For those of you who actually do use your phones to communicate with other human beings, should you worry about picking up your phone, for fear of your brain exploding? The answer, fortunately, is no, and we don't need to have a study funded by the National Brain Explosion Institute to prove it. Without even trying hard, I can find three problems with the contents of the email:
First, there's no way that a cellphone could transmit sound waves at a high enough volume to cause any damage. Phone speakers are simply not capable of producing large-amplitude (high decibel level) sounds -- phone use isn't even damaging to your ears, much less your brain. You're at more risk of ear damage from turning the volume up too high when you're listening to music through earbuds than you are from talking to someone on your phone.
Second, how do they know all of this, if all the people it happened to died? Did the victims pick up their phones, say "Hi," and then turn to their spouses and say, "OMIGOD ETHEL I JUST RECEIVED A CALL FROM 9888308001 AND THE NUMBER CAME UP RED AND NOW I'M HAVING A BRAIN ANEURYSM ACCCCCKKKKK"?
Third, the email itself indicates that the originator has the intelligence of a peach pit, because anyone who's taken high school physics knows that it's impossible for a wave to have high frequency and high wavelength at the same time, as wavelength and frequency are inversely proportional, sort of like IQ and the likelihood of being a Flat Earther.

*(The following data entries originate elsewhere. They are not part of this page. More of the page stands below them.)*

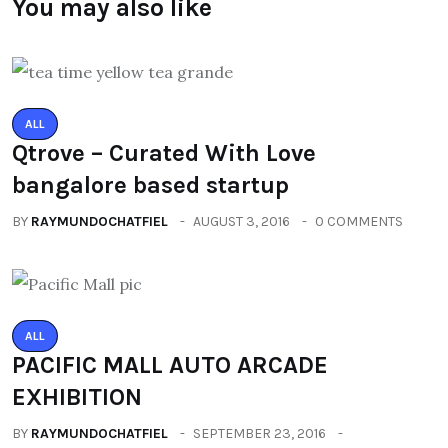
You may also like
ALL
Qtrove – Curated With Love
bangalore based startup
BY
RAYMUNDOCHATFIEL
AUGUST 3, 2016
0 COMMENTS
ALL
PACIFIC MALL AUTO ARCADE
EXHIBITION
BY
RAYMUNDOCHATFIEL
SEPTEMBER 23, 2016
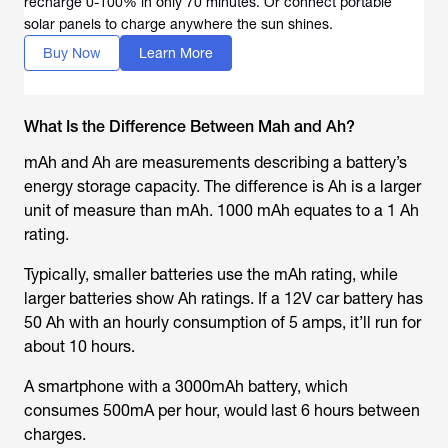
recharge 0-100% in only 70 minutes. Or connect portable
solar panels to charge anywhere the sun shines.
Buy Now
Learn More
What Is the Difference Between Mah and Ah?
mAh and Ah are measurements describing a battery’s
energy storage capacity. The difference is Ah is a larger
unit of measure than mAh. 1000 mAh equates to a 1 Ah
rating.
Typically, smaller batteries use the mAh rating, while
larger batteries show Ah ratings. If a 12V car battery has
50 Ah with an hourly consumption of 5 amps, it’ll run for
about 10 hours.
A smartphone with a 3000mAh battery, which
consumes 500mA per hour, would last 6 hours between
charges.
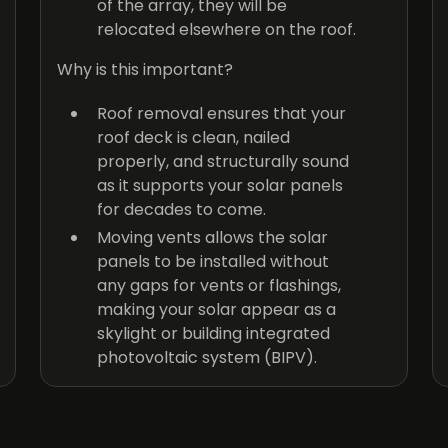
of the array, they will be
relocated elsewhere on the roof.
Why is this important?
Roof removal ensures that your
roof deck is clean, nailed
properly, and structurally sound
as it supports your solar panels
for decades to come.
Moving vents allows the solar
panels to be installed without
any gaps for vents or flashings,
making your solar appear as a
skylight or building integrated
photovoltaic system (BIPV).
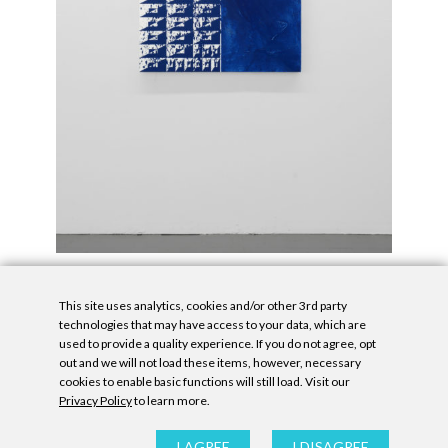
This site uses analytics, cookies and/or other 3rd party
technologies that may have access to your data, which are
used to provide a quality experience. If you do not agree, opt
out and we will not load these items, however, necessary
cookies to enable basic functions will still load. Visit our
Privacy Policy
to learn more.
Privacy Policy
|
Accessibility Statement
|
GDPR
All contents © Denny Gallery, 2026
|
Site by
Untitled Era
I AGREE
I DISAGREE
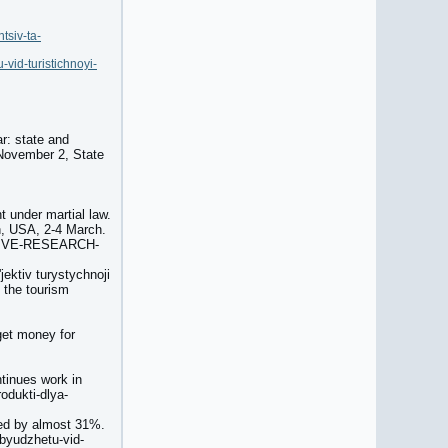
tsiv-ta-
vid-turistichnoyi-
ar: state and
 November 2, State
t under martial law.
on, USA, 2-4 March.
ESSIVE-RESEARCH-
jektiv turystychnoji
f the tourism
 get money for
ntinues work in
odukti-dlya-
sed by almost 31%.
byudzhetu-vid-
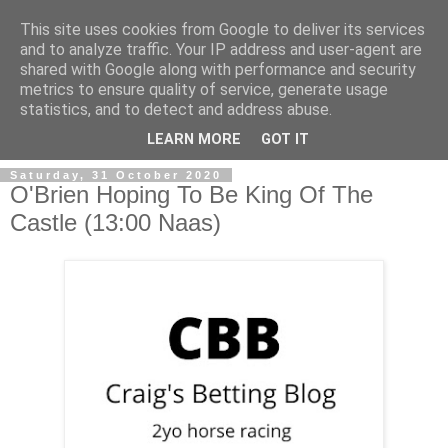
This site uses cookies from Google to deliver its services
and to analyze traffic. Your IP address and user-agent are
shared with Google along with performance and security
metrics to ensure quality of service, generate usage
statistics, and to detect and address abuse.
▼
LEARN MORE
GOT IT
Saturday, 31 October 2020
O'Brien Hoping To Be King Of The
Castle (13:00 Naas)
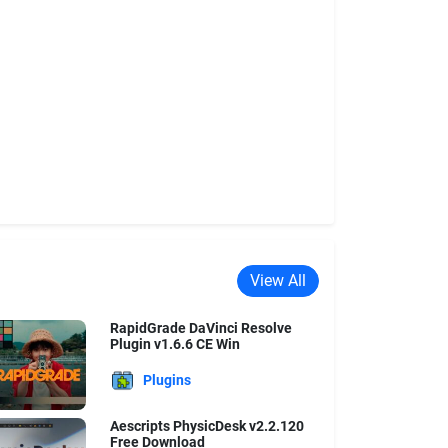
View All
RapidGrade DaVinci Resolve
Plugin v1.6.6 CE Win
Plugins
Aescripts PhysicDesk v2.2.120
Free Download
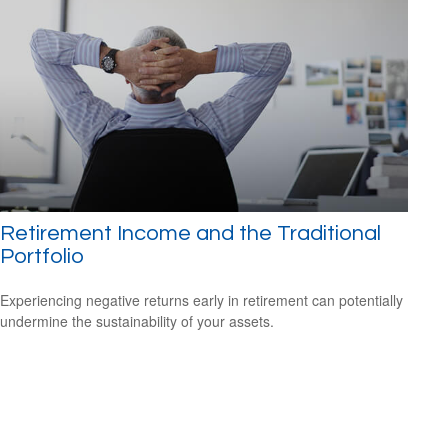
Retirement Income and the Traditional
Portfolio
Experiencing negative returns early in retirement can potentially
undermine the sustainability of your assets.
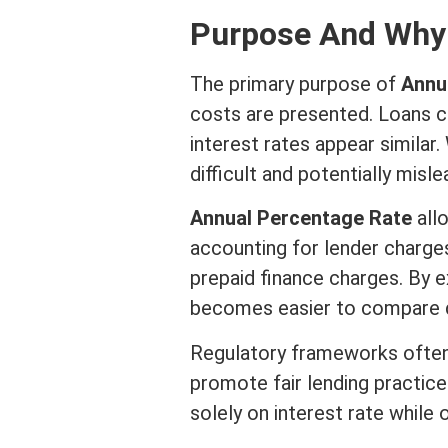
Purpose And Why 
The primary purpose of
Annu
costs are presented. Loans c
interest
rates appear similar.
difficult and potentially misle
Annual Percentage Rate
allo
accounting for lender charges
prepaid finance charges. By 
becomes easier to compare di
Regulatory frameworks often 
promote fair lending practice
solely on
interest rate
while o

So, anyway, feel free to continue using your phones without any qualms, and I'll feel free to continue to not use mine. Maybe one day I'll eventually arrive in the 21st century, and stop being such a grumpy curmudgeon about telephones, and consent to carry one around so I can have constant, 24/7 availability to receive calls about my car's extended warranty.
But don't expect it to happen any time soon.